DATASET EXCERPTS ->

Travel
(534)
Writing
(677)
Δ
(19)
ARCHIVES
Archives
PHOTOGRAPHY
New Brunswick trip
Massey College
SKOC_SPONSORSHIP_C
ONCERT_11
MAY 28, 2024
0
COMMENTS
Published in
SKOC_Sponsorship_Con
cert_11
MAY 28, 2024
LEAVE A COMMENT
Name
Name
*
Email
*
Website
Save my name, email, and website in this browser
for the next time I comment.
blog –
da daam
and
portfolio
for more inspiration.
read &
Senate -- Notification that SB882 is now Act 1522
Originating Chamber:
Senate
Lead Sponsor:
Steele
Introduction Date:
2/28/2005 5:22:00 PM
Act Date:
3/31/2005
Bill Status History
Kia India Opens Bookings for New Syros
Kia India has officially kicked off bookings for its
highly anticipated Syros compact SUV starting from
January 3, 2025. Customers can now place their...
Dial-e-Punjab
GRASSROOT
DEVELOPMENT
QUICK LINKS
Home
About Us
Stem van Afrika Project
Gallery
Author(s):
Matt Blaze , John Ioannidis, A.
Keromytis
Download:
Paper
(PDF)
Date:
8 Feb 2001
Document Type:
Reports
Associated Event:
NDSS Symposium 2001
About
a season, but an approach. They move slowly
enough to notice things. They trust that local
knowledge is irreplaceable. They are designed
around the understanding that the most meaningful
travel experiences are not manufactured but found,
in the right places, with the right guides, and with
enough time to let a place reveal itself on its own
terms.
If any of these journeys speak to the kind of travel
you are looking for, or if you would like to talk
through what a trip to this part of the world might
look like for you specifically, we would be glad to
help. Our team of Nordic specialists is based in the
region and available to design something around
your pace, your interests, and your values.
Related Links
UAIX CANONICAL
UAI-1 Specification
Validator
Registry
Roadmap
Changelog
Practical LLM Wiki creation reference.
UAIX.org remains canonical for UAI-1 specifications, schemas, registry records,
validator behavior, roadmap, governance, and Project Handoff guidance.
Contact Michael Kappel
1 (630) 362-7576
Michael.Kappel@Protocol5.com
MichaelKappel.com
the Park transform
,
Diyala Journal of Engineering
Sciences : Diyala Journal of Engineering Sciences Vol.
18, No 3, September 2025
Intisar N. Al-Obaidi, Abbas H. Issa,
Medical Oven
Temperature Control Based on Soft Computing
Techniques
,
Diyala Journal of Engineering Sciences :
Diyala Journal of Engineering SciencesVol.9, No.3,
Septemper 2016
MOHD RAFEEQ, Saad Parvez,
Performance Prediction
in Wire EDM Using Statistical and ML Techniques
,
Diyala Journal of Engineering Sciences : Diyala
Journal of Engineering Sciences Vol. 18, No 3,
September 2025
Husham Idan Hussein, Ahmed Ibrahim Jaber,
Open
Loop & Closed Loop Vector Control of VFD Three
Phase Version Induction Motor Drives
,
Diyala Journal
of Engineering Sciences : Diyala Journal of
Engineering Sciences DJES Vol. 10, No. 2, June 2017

JOB ITEM -> Reproduce all of the lines above verbatim, in their original order and with each line break kept.

EXERCISE SOLUTION ->
Travel
(534)
Writing
(677)
Δ
(19)
ARCHIVES
Archives
PHOTOGRAPHY
New Brunswick trip
Massey College
SKOC_SPONSORSHIP_C
ONCERT_11
MAY 28, 2024
0
COMMENTS
Published in
SKOC_Sponsorship_Con
cert_11
MAY 28, 2024
LEAVE A COMMENT
Name
Name
*
Email
*
Website
Save my name, email, and website in this browser
for the next time I comment.
blog –
da daam
and
portfolio
for more inspiration.
read &
Senate -- Notification that SB882 is now Act 1522
Originating Chamber:
Senate
Lead Sponsor:
Steele
Introduction Date:
2/28/2005 5:22:00 PM
Act Date:
3/31/2005
Bill Status History
Kia India Opens Bookings for New Syros
Kia India has officially kicked off bookings for its
highly anticipated Syros compact SUV starting from
January 3, 2025. Customers can now place their...
Dial-e-Punjab
GRASSROOT
DEVELOPMENT
QUICK LINKS
Home
About Us
Stem van Afrika Project
Gallery
Author(s):
Matt Blaze , John Ioannidis, A.
Keromytis
Download:
Paper
(PDF)
Date:
8 Feb 2001
Document Type:
Reports
Associated Event:
NDSS Symposium 2001
About
a season, but an approach. They move slowly
enough to notice things. They trust that local
knowledge is irreplaceable. They are designed
around the understanding that the most meaningful
travel experiences are not manufactured but found,
in the right places, with the right guides, and with
enough time to let a place reveal itself on its own
terms.
If any of these journeys speak to the kind of travel
you are looking for, or if you would like to talk
through what a trip to this part of the world might
look like for you specifically, we would be glad to
help. Our team of Nordic specialists is based in the
region and available to design something around
your pace, your interests, and your values.
Related Links
UAIX CANONICAL
UAI-1 Specification
Validator
Registry
Roadmap
Changelog
Practical LLM Wiki creation reference.
UAIX.org remains canonical for UAI-1 specifications, schemas, registry records,
validator behavior, roadmap, governance, and Project Handoff guidance.
Contact Michael Kappel
1 (630) 362-7576
Michael.Kappel@Protocol5.com
MichaelKappel.com
the Park transform
,
Diyala Journal of Engineering
Sciences : Diyala Journal of Engineering Sciences Vol.
18, No 3, September 2025
Intisar N. Al-Obaidi, Abbas H. Issa,
Medical Oven
Temperature Control Based on Soft Computing
Techniques
,
Diyala Journal of Engineering Sciences :
Diyala Journal of Engineering SciencesVol.9, No.3,
Septemper 2016
MOHD RAFEEQ, Saad Parvez,
Performance Prediction
in Wire EDM Using Statistical and ML Techniques
,
Diyala Journal of Engineering Sciences : Diyala
Journal of Engineering Sciences Vol. 18, No 3,
September 2025
Husham Idan Hussein, Ahmed Ibrahim Jaber,
Open
Loop & Closed Loop Vector Control of VFD Three
Phase Version Induction Motor Drives
,
Diyala Journal
of Engineering Sciences : Diyala Journal of
Engineering Sciences DJES Vol. 10, No. 2, June 2017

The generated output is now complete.